Second, in assessing whether a debtor is acting in good faith, the Fund will consider, inter alia, whether the debtor has approached the creditor to which it owes arrears either bilaterally or through a relevant grouping of official bilateral creditors; has offered to engage in substantive dialogue with the creditor and has sought a collaborative process with the creditor to reach agreement; has provided the creditor relevant information on a timely basis consistent with the Fund’s policy on confidentiality of information; and has offered the creditor terms that are consistent with the parameters of the Fund-supported program. If the debtor requested terms from an official bilateral creditor that would result in financing contributions that exceeded the requirements of the program, it would generally not indicate good faith.
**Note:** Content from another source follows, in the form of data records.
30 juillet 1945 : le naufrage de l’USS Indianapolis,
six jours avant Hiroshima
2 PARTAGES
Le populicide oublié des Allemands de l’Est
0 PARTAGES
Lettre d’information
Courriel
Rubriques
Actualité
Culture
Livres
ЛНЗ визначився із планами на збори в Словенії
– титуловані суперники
Third, in assessing whether the Fund’s decision to lend into arrears owed to an official bilateral creditor would have an undue negative effect on the Fund’s ability to mobilize official financing packages in future cases, the Fund will consider the signal that such a decision would send to official bilateral creditors as a group, given the specific circumstances of the case. In particular, this criterion would [normally] not be satisfied where the creditor or group of creditors that has not reached agreement with the debtor accounts for an adequately representative share, i.e. a majority, of total financing contributions from official bilateral creditors over the program period, as defined above. Separately, an assessment of whether the third criterion is satisfied would take into consideration the reliability of the creditor’s provision of support in past debt restructurings under Fund-supported programs, even if the creditor does not account for an adequately representative share of total financing contributions.
An official bilateral creditor may choose to consent to Fund financing notwithstanding arrears owed to it. In such cases, the Board would not need to make a judgment as to whether the three criteria above are satisfied. The Fund would, nevertheless, continue to encourage the parties to come to an agreement during the program, since the regularization of arrears is an objective of any Fund-supported program and important for the functioning of the international financial system at large.
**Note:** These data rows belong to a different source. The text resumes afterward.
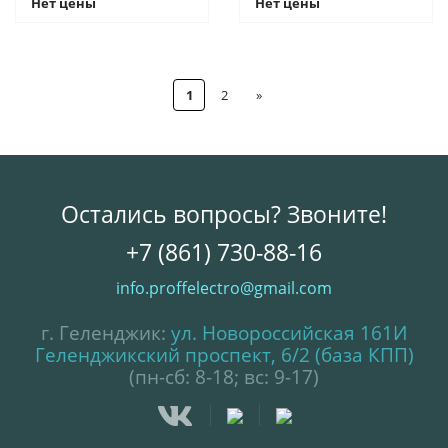
Нет цены
Нет цены
1
2
»
Остались вопросы? Звоните!
+7 (861) 730-88-16
info.proffelectro@gmail.com
г. Геленджик:
ул. Новороссийская 161И
Геленджикский проспект, 6/2 (база КПП)
(пн-сб: 8-18; вс: 9-17)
There may be emergency situations, such as in the aftermath of a natural disaster, where the extraordinary demands on the affected government are such that there is insufficient time for the debtor to undertake good faith efforts to reach agreement with its creditors. When a judgment has been made that such exceptional circumstances exist, the Fund may provide financing under the Rapid Credit Facility or the Rapid Financing Instrument despite arrears owed to official bilateral creditors and without assessing whether the three criteria above have been satisfied or obtaining the creditor’s consent. However, it would be expected that the Fund support provided to the debtor in such cases would help advance normalization of relations with official bilateral creditors and the resolution of arrears, so that the approval of any subsequent Fund arrangement for the member would again be subject to all three criteria set out above.
This policy will enter into effect immediately and will apply not only to Fund financing under existing Fund arrangements but also to future financing requests. Further, so long as unresolved arrears owed to official bilateral creditors are outstanding, every purchase or disbursement made available after the approval of the arrangement will be subject to a financing assurances review by the Board to determine whether this policy continues to be met for the further use of the Fund’s resources in the member’s circumstances.